There are 2 ways to lower your taxes on prescription eyeglass expenses in Canada. Both methods have their own limitations and eligibility requirements.
Option 1: Medical Expense Tax Credit (METC).
Option 2: Health Spending Account (HSA).
They are not limited to eyeglass expenses only. Any CRA-approved medical expense is eligible.
Option 1: Medical Expense Tax Credit (METC)
Medical expenses can be claimed on your tax return through the Medical Expense Tax Credit (METC).
The Medical Expense Tax Credit is a non-refundable tax credit (cannot bring your taxes owed above 0) which is calculated by taking the lesser of 3% of your net income or $2,352 (2019).
Take the lesser of the 2 numbers and subtract it from your eligible medical expenses. Take the resulting number and multiple it by the lowest marginal tax rate (province + federal). This gives you your Medical Expense Tax Credit amount.
To make the formula easier, we will associate each variable with a letter:
Net Income ($) = A
Eligible Medical Expenses ($) = B
Lowest Provincial Marginal Tax Rate (%) = C
Formula:
Step 1: A * 0.03 = A1
Step 2: Compare A1 with $2,352
Step 3: Take the lower number, we’ll call this A2
Step 4: B – A2 = X
Step 5: X * (C + 0.15) = METC
Note: The 0.15 stands for 15%, which is the lowest marginal tax rate at the federal level.
Note: if the number appears as 0, it means you have not accumulated enough medical expenses to achieve a tax credit.
Option 2: Health Spending Account (HSA)
A Health Spending Account turns your after-tax personal medical expenses into before-tax business deductibles.
By using a Health Spending Account, you can pay for personal medical expenses through your business. You cannot normally expense personal costs through your business. This is the key benefit of a Health Spending Account.
Let's look at a case study to better understand the impact of an HSA on your taxes.
As a business owner, you receive income from your corporation. In Canada, we have a progressive tax structure. Meaning the more income you make, the more the government takes. Your marginal income tax rate will have a significant effect on the total cost of your medical expenses. Your marginal tax rate is the combination of your provincial and federal tax rate.
For example: A $100,000 gross income in Alberta would have to earn roughly $1.78 in gross income to bring home $1.00 after-tax. $0.78 of your gross $1.78 (or 43%) would be taxed, leaving you with $1.00 after-tax.

Below is an example of a savings comparison between medical expenses paid personally vs. through your business using a Health Spending Account.

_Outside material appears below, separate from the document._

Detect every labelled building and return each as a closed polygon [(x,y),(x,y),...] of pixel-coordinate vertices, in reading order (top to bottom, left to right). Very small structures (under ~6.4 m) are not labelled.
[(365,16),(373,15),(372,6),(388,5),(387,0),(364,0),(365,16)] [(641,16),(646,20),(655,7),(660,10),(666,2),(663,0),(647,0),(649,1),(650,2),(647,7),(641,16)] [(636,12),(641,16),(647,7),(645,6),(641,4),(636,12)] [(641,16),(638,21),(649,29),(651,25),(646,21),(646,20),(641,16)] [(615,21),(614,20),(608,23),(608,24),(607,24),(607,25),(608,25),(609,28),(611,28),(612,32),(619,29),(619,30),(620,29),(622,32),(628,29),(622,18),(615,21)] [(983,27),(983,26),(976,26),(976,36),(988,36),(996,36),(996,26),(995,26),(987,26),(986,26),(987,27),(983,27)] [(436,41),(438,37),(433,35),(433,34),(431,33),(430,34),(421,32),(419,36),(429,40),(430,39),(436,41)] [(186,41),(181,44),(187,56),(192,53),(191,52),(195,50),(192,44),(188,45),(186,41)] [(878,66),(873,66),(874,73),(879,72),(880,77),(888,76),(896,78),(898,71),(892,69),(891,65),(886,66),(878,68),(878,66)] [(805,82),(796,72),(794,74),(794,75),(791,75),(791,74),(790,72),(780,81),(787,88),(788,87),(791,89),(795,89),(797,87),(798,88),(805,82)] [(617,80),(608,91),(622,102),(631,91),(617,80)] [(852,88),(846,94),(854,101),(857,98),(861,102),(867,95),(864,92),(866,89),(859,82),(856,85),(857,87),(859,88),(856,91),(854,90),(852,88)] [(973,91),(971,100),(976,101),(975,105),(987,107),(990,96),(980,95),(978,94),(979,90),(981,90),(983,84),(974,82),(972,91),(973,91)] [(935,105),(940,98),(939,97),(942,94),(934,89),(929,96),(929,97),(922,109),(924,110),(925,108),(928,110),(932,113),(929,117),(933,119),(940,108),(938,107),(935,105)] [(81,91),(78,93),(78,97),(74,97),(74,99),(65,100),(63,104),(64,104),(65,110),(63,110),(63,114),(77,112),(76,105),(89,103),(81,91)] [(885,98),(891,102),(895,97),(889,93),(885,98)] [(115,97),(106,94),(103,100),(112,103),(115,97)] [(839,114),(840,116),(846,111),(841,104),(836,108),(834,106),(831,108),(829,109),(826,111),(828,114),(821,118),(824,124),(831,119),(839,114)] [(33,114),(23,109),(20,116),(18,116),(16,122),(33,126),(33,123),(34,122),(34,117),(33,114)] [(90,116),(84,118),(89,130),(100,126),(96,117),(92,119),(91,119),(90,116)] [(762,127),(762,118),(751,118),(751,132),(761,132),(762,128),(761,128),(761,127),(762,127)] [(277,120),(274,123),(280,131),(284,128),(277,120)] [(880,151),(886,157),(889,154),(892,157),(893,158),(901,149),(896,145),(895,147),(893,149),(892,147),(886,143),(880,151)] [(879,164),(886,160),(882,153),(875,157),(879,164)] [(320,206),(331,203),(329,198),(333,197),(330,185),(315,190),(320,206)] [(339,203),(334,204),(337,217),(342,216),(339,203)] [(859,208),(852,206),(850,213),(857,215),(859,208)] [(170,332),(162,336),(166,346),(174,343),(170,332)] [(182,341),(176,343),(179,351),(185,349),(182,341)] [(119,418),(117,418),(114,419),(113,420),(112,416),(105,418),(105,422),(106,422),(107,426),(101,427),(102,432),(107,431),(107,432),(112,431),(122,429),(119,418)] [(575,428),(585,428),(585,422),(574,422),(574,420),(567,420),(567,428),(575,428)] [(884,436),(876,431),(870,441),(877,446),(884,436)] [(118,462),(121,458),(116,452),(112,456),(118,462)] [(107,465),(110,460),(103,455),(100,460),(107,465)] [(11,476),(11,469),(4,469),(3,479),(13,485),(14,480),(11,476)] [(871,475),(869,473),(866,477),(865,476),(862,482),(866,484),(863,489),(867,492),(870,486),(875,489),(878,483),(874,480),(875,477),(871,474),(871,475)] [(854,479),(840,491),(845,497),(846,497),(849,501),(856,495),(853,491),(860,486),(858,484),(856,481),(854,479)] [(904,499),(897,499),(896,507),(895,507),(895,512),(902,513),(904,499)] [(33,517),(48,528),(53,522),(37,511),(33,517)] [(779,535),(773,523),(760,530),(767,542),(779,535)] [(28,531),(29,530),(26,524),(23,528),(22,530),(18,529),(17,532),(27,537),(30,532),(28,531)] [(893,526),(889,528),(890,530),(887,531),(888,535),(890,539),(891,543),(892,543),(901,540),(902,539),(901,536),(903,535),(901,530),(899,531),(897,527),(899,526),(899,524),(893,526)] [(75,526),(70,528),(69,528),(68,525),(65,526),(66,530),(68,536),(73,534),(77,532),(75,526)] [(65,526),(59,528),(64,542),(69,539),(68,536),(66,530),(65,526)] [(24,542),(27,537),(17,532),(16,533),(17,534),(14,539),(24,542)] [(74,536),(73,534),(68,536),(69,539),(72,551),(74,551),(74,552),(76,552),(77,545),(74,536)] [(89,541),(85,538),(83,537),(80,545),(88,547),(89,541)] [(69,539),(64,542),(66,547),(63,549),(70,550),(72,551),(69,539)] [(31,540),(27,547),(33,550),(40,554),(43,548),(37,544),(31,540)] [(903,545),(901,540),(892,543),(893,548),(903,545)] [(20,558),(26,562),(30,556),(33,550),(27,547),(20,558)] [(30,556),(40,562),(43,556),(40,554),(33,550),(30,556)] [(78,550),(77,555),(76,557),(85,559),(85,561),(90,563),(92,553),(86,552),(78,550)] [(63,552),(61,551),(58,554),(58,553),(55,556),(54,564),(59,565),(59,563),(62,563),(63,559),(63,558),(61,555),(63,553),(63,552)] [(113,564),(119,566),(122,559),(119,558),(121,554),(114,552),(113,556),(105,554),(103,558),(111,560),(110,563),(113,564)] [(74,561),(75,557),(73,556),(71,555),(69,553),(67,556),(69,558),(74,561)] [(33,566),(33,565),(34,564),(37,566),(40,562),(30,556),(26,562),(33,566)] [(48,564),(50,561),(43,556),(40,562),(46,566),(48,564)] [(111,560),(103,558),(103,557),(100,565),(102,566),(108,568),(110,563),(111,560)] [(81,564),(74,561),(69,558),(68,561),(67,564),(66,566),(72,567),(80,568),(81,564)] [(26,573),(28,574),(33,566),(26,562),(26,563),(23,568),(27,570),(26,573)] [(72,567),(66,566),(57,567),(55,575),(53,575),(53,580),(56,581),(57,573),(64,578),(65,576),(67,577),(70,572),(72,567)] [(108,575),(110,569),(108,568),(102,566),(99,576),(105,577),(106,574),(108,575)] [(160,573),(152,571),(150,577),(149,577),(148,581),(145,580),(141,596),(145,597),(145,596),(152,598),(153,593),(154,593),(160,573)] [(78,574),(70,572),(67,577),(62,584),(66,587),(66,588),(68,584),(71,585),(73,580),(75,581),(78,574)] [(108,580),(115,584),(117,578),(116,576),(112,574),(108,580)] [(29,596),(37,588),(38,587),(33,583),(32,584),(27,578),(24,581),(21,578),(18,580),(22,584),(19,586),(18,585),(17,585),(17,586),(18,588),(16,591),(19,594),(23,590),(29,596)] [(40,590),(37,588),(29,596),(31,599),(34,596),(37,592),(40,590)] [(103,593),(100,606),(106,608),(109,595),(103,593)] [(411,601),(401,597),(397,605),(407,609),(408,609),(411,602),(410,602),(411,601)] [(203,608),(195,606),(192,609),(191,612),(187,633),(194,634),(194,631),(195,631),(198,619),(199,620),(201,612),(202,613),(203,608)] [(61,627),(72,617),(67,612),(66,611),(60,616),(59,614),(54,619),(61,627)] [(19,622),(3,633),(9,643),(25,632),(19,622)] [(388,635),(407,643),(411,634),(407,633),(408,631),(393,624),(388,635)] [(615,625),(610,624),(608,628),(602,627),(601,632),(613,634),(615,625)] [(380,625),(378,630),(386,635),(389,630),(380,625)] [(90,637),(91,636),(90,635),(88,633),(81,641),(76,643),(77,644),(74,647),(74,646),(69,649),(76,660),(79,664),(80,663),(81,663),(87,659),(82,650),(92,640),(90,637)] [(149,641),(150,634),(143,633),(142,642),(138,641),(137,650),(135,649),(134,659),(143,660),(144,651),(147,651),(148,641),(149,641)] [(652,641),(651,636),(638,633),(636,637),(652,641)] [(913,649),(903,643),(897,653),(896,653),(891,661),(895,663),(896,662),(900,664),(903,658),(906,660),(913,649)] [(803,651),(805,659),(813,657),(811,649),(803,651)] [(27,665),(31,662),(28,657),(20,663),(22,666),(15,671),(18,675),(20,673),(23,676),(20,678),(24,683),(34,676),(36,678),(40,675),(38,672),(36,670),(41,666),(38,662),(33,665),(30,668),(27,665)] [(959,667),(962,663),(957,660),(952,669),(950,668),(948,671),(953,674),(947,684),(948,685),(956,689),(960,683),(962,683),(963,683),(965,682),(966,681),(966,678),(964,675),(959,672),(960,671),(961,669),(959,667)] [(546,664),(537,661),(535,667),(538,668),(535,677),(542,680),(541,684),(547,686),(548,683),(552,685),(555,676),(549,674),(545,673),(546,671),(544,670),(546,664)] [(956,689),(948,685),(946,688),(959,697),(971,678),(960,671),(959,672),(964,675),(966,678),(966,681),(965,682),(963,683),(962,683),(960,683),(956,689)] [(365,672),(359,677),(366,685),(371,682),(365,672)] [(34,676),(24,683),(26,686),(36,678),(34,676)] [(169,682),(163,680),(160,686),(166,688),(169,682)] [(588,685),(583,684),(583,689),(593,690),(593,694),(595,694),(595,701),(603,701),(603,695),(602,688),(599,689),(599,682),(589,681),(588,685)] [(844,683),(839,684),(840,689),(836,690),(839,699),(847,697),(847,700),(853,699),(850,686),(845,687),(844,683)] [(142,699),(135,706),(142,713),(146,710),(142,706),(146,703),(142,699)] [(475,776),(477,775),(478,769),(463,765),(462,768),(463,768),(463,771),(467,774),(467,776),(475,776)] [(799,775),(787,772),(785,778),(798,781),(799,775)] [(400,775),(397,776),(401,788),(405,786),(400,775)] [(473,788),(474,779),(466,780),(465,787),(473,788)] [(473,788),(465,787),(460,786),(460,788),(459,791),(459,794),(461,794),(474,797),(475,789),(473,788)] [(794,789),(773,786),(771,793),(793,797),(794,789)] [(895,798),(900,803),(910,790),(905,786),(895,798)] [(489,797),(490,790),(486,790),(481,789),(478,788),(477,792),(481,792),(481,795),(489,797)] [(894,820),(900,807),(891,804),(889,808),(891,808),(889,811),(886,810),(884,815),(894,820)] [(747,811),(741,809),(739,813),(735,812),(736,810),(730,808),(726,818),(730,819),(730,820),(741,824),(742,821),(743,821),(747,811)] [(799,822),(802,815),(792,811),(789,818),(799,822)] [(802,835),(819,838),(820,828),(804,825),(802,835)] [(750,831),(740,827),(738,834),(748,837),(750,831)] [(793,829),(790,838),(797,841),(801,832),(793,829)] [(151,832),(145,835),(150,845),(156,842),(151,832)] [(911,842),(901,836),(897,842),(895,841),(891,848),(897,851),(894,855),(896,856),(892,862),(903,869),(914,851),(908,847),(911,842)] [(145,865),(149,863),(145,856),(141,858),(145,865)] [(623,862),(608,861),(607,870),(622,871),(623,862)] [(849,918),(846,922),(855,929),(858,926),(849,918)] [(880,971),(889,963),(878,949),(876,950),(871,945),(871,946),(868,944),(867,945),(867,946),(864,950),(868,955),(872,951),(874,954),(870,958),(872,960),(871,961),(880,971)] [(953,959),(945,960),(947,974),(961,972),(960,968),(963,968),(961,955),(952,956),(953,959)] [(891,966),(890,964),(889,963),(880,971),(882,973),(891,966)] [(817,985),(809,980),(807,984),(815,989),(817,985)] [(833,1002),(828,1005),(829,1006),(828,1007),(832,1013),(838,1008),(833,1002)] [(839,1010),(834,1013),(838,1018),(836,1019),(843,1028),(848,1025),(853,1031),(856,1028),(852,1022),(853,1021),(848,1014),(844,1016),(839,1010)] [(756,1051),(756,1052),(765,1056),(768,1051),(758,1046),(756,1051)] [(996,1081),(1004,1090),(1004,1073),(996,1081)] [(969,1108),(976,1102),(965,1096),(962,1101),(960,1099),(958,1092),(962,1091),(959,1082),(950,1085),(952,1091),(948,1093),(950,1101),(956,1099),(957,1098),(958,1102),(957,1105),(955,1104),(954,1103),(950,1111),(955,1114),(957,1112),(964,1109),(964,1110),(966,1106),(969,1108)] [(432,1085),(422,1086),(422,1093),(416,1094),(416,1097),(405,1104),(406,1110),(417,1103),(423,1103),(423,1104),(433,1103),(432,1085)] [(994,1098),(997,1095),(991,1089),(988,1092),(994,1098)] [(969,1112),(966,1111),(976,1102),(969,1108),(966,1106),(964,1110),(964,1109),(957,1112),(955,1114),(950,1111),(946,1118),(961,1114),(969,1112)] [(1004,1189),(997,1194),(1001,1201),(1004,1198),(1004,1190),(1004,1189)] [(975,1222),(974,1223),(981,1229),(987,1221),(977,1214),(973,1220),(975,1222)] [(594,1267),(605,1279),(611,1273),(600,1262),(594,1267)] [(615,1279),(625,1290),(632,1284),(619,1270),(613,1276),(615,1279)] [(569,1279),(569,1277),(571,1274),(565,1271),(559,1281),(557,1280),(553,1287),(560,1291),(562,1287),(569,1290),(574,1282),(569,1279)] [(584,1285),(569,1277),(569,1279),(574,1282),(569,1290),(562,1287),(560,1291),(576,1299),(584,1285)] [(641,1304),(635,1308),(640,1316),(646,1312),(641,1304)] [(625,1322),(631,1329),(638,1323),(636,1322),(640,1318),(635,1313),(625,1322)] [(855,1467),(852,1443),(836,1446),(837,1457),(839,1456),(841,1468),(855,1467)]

The chart below is for a resident of Ontario.

On the left side (red), you see the true cost to your company when you pay for a $3,000 medical expense personally with after-tax dollars. To get $3,000 personally, you must withdraw $5,340 from your company. $2,340 or approximately 43% (of $5,340) is lost to income tax.
On the right side (green), instead of paying the government 43% tax, you pay Olympia an annual Health Spending Account membership fee of $499. Your company saves almost $2,000 in (marginal income) taxes with a Health Spending Account!
Determine your savings with our Health Spending Account Calculator.
How do I know which option is right for me?
A Health Spending Account is only available to business owners and their employees, and works to eliminate income tax on personal medical expenses. Anyone can apply for the Medical Expense Tax Credit but it only benefits Canadians with high medical bills earning low income. If you are not sure which option is right for you, use the calculators above to see your own savings.
Note: you cannot use both options. This will lead to tax consequences.